### [Stored items]
>>>

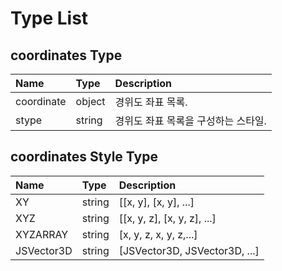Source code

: # Type List

## coordinates Type

| Name | Type | Description |
| :--- | :--- | :--- |
| coordinate | object | 경위도 좌표 목록. |
| stype | string | 경위도 좌표 목록을 구성하는 스타일. |

## coordinates Style Type

| Name | Type | Description |
| :--- | :--- | :--- |
| XY | string |\[\[x, y\], \[x, y\], ...\] |
| XYZ | string |\[\[x, y, z\], \[x, y, z\], ...\] |
| XYZARRAY | string | \[x, y, z, x, y, z,...\] |
| JSVector3D | string | \[JSVector3D, JSVector3D, ...\] |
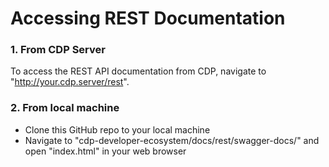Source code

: # Accessing REST Documentation

### 1. From CDP Server

To access the REST API documentation from CDP, navigate to "http://your.cdp.server/rest".

### 2. From local machine

- Clone this GitHub repo to your local machine
- Navigate to "cdp-developer-ecosystem/docs/rest/swagger-docs/" and open "index.html" in your web browser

<<<

### [WRITTEN TASK]
Without any of its images, the data above should be returned exactly.

### [SOLUTION FOR THIS PROBLEM]
Source code

: # Type List

## coordinates Type

| Name | Type | Description |
| :--- | :--- | :--- |
| coordinate | object | 경위도 좌표 목록. |
| stype | string | 경위도 좌표 목록을 구성하는 스타일. |

## coordinates Style Type

| Name | Type | Description |
| :--- | :--- | :--- |
| XY | string |\[\[x, y\], \[x, y\], ...\] |
| XYZ | string |\[\[x, y, z\], \[x, y, z\], ...\] |
| XYZARRAY | string | \[x, y, z, x, y, z,...\] |
| JSVector3D | string | \[JSVector3D, JSVector3D, ...\] |
Source code

: # Accessing REST Documentation

### 1. From CDP Server

To access the REST API documentation from CDP, navigate to "http://your.cdp.server/rest".

### 2. From local machine

- Clone this GitHub repo to your local machine
- Navigate to "cdp-developer-ecosystem/docs/rest/swagger-docs/" and open "index.html" in your web browser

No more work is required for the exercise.